In March, when public schools closed, GASD implemented an asynchronous learning method, which means students learn on their own schedule and complete assignments when it works for them. Given the very short timeframe to implement remote learning, this was the best option during the rest of the spring semester.

As summer approached and the administration began to work on what learning for the fall would look like, it was imperative that a blend of synchronous and asynchronous learning for remote students was needed to help them learn at their best.

Beyond the technicalities of teaching and learning during the pandemic, Mrs. Jones emphasized the connections and bonds the students and teachers formed this year, despite being fully remote. She likened these bonds to those you’d find in your typical classroom and said despite the physical barrier between the students, she feels very close to these kids.

High School Hybrid

When you walk into Mrs. Spagnola’s classroom at Gettysburg Area High School, you’ll feel more at home with the traditional method of learning in person, with some modifications as a result of the pandemic. While desks and seating areas are normally flexible and close together to optimize collaboration between students, desks are now spaced six feet apart to comply with social distancing guidelines. One of the other shifts as a result of the pandemic is smaller class sizes. Students attend school two days a week in person at GAHS, while the other three days are reserved for remote learning.

In her second year of teaching, Mrs. Spanglola was quick to point out that she doesn’t have much experience regarding what a typical school year should look like. She’s met the challenges and demands of the pandemic without much hesitation in order to provide her students with the best possible education, no matter the method they are learning.

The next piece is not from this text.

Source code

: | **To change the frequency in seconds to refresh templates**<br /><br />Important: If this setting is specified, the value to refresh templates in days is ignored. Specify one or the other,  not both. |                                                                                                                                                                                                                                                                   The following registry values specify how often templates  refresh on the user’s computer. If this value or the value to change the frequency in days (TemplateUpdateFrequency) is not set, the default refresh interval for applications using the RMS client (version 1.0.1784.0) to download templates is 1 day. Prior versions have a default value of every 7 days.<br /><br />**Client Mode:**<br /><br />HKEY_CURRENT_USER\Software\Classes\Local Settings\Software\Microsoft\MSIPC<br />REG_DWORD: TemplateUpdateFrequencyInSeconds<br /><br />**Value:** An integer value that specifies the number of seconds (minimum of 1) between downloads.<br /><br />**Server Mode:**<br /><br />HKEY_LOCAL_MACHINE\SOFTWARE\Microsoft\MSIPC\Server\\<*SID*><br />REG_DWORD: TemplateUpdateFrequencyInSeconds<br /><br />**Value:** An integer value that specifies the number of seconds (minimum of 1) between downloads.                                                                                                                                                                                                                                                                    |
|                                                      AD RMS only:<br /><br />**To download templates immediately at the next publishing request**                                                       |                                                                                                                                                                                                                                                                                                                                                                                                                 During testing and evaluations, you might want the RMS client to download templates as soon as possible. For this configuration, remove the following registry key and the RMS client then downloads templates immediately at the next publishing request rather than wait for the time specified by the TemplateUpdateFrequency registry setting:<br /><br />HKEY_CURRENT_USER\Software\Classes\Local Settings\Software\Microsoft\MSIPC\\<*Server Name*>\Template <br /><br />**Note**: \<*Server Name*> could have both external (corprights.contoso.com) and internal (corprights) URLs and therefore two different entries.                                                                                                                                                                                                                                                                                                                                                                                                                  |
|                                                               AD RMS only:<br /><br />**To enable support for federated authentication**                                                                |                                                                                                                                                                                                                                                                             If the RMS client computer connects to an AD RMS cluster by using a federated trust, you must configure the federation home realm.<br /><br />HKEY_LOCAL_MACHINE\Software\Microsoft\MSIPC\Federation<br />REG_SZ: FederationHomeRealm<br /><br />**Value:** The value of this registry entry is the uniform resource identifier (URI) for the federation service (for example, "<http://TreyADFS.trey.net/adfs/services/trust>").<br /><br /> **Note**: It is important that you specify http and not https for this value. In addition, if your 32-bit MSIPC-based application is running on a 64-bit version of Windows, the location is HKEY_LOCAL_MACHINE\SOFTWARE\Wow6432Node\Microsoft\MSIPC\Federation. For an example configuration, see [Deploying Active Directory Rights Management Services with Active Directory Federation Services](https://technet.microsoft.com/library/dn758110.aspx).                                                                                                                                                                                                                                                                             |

As with the elementary students, it took the high school students a few weeks to find their footing and how to adapt to collaborating in person just two days a week and the other three days remotely. Mrs. Spagnola shared that some students in her history and journalism classes are excelling at home while others need a slight nudge. Overall, she mentioned that the progression throughout the hybrid learning journey this year has been a success as both students and staff navigate through the uncharted waters.

In Closing

The COVID-19 pandemic has literally and figuratively touched all aspects of our lives. For students and staff at GAHS, they rose up to the unforeseen challenges of learning during an era of unconventional norms. While the pandemic and its accompanying changes are only temporary, the lessons learned are ones that can be used for a lifetime.